> WHAT THE EXERCISE ASKS
I'd like the records transcribed exactly, leaving the images out.

> THE DATA
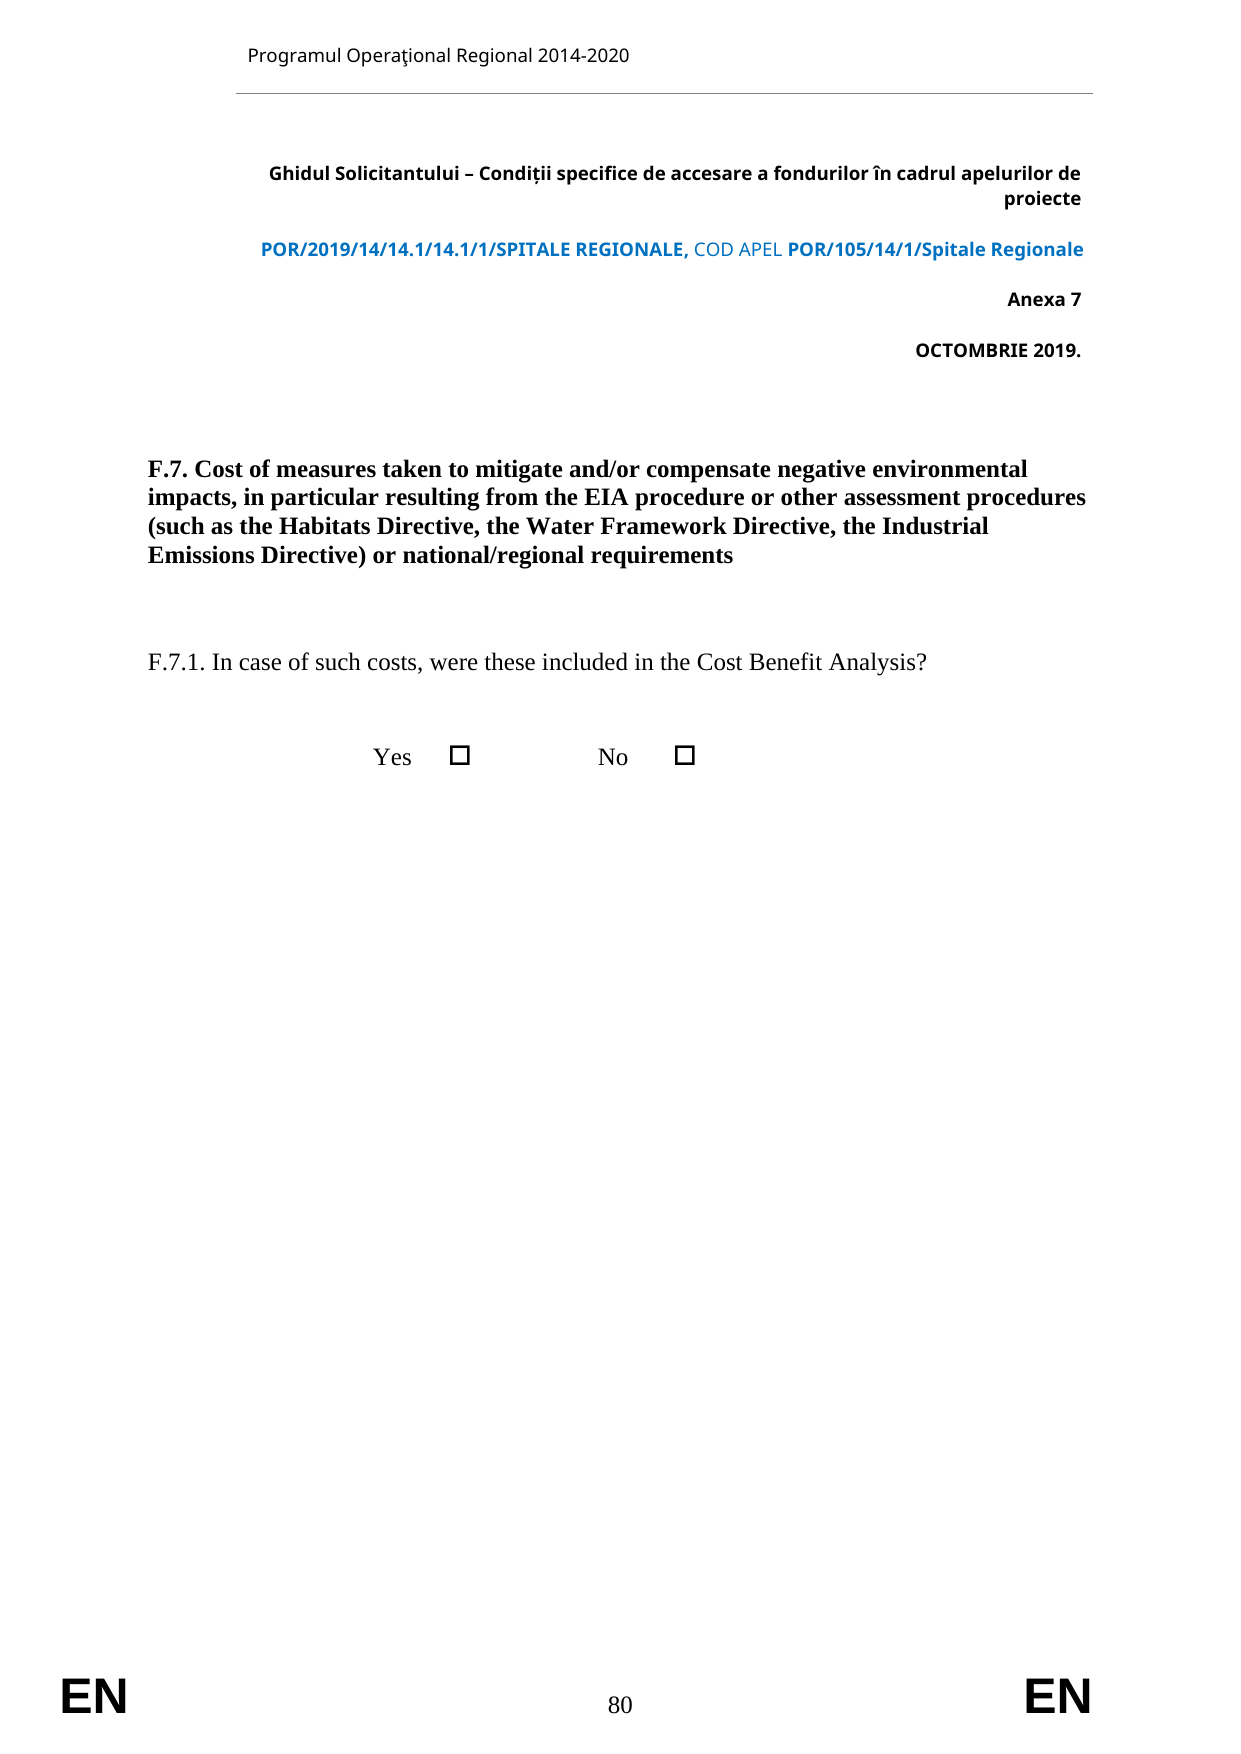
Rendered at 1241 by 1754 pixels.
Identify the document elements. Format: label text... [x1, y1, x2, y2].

text F.7.1. In case of such costs, were these included in the Cost Benefit Analysis? [148, 647, 1092, 676]
text Yes No [148, 742, 1092, 772]
subtitle F.7. Cost of measures taken to mitigate and/or compensate negative environmental impacts, in particular resulting from the EIA procedure or other assessment procedures (such as the Habitats Directive, the Water Framework Directive, the Industrial Emissions Directive) or national/regional requirements [148, 454, 1092, 569]
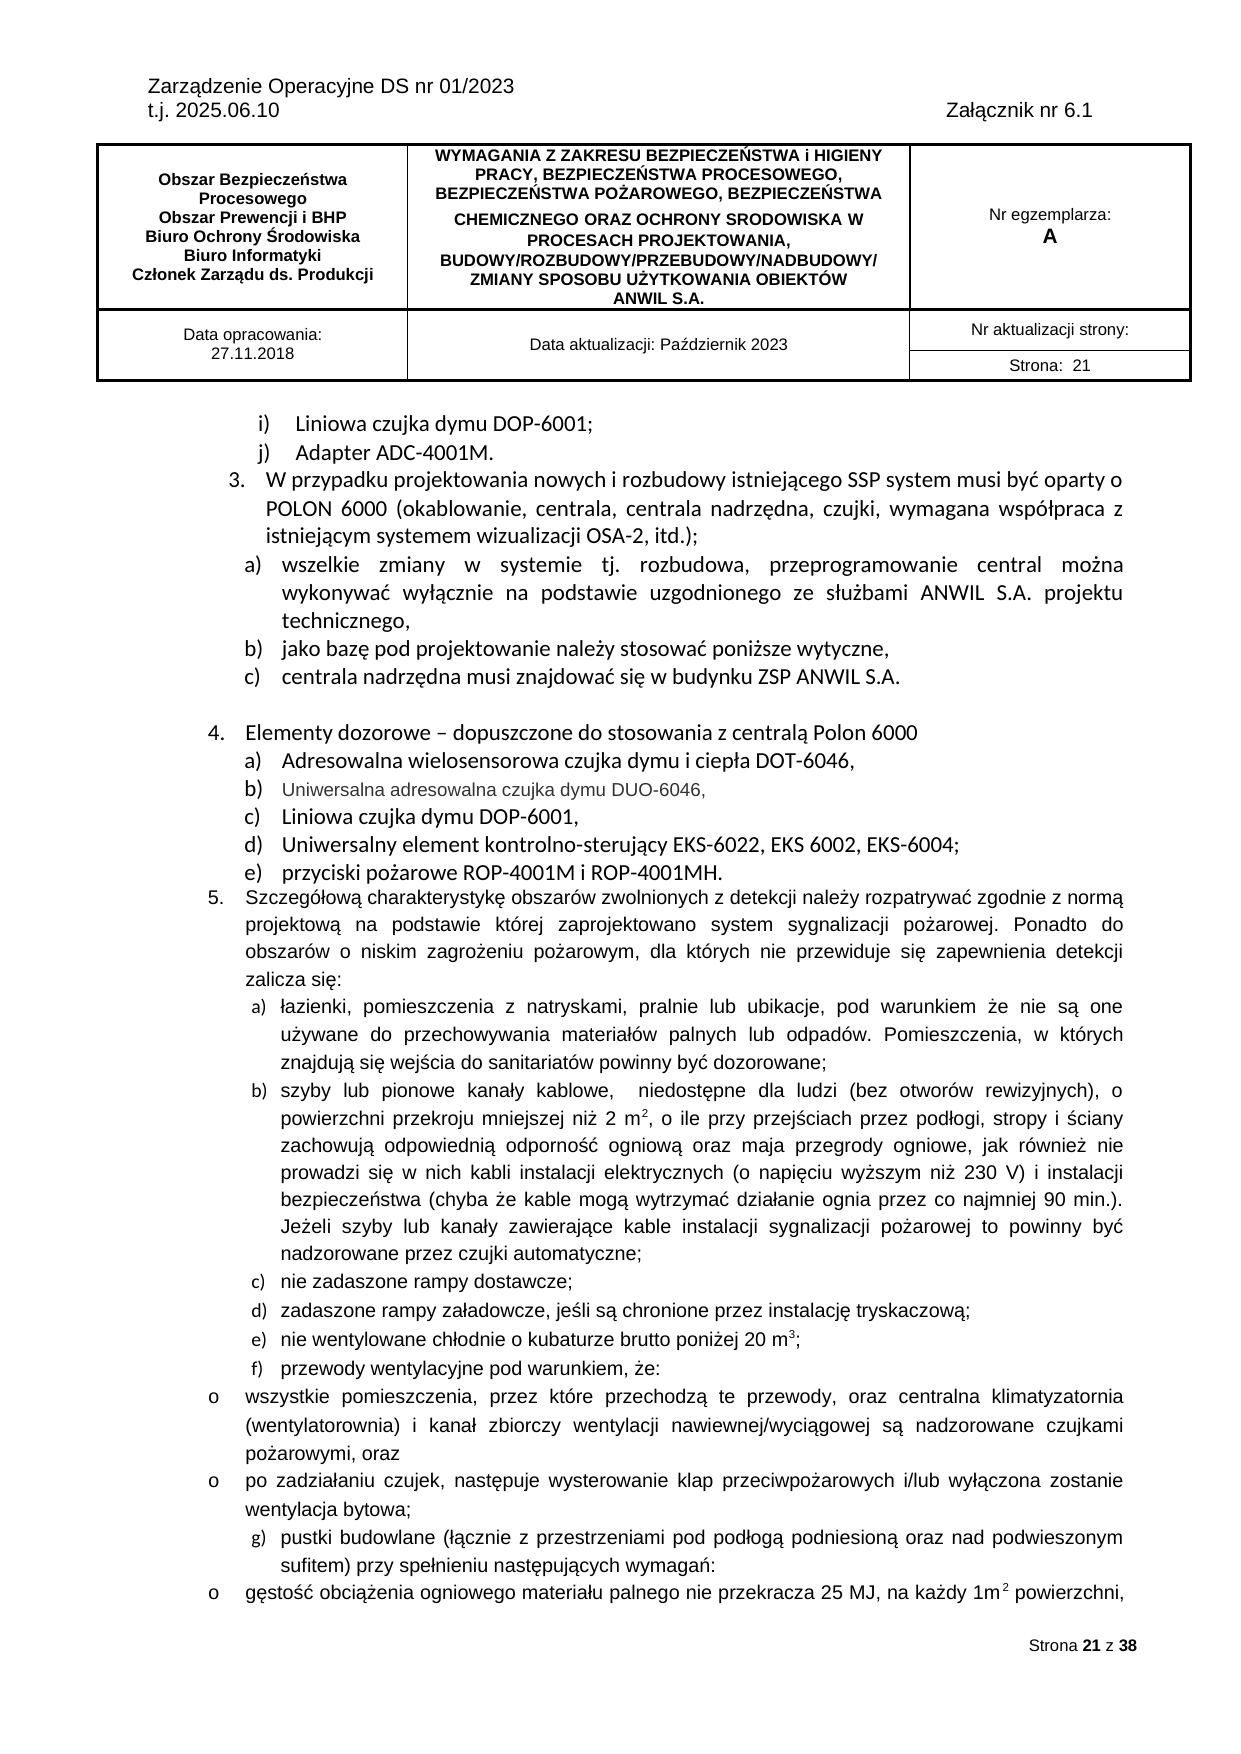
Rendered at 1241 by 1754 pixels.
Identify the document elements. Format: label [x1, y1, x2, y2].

table_cell [148, 410, 1099, 1605]
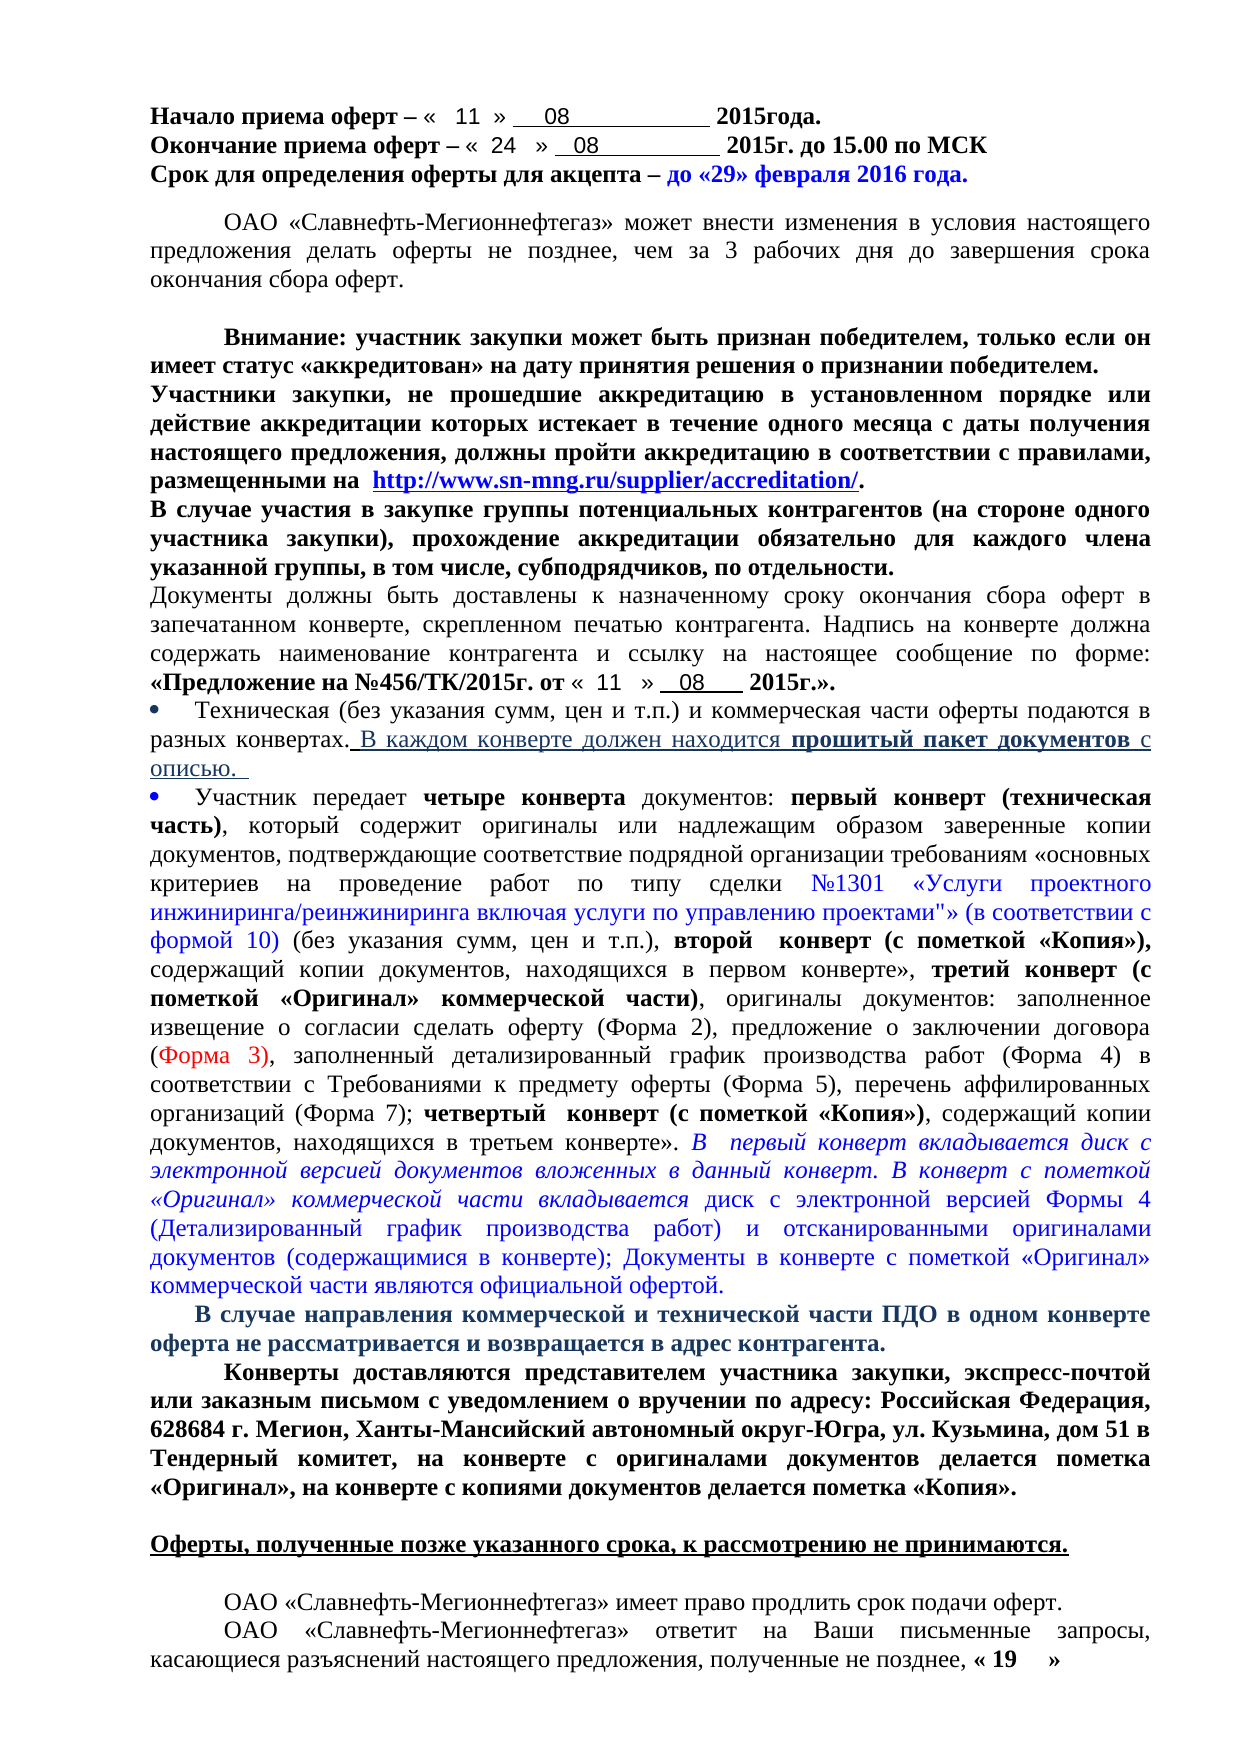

> ANSWER TO THE EXERCISE
Rendered at 1241 by 1754 pixels.
Identify the document elements. Format: label text... [x1, y1, x2, y2].

text F.7.1. In case of such costs, were these included in the Cost Benefit Analysis? [148, 647, 1092, 676]
text Yes No [148, 742, 1092, 772]
subtitle F.7. Cost of measures taken to mitigate and/or compensate negative environmental impacts, in particular resulting from the EIA procedure or other assessment procedures (such as the Habitats Directive, the Water Framework Directive, the Industrial Emissions Directive) or national/regional requirements [148, 454, 1092, 569]
Rendered at 1241 by 1754 pixels.
Identify the document elements. Format: label [x1, y1, x2, y2].

table_cell [148, 410, 1099, 1605]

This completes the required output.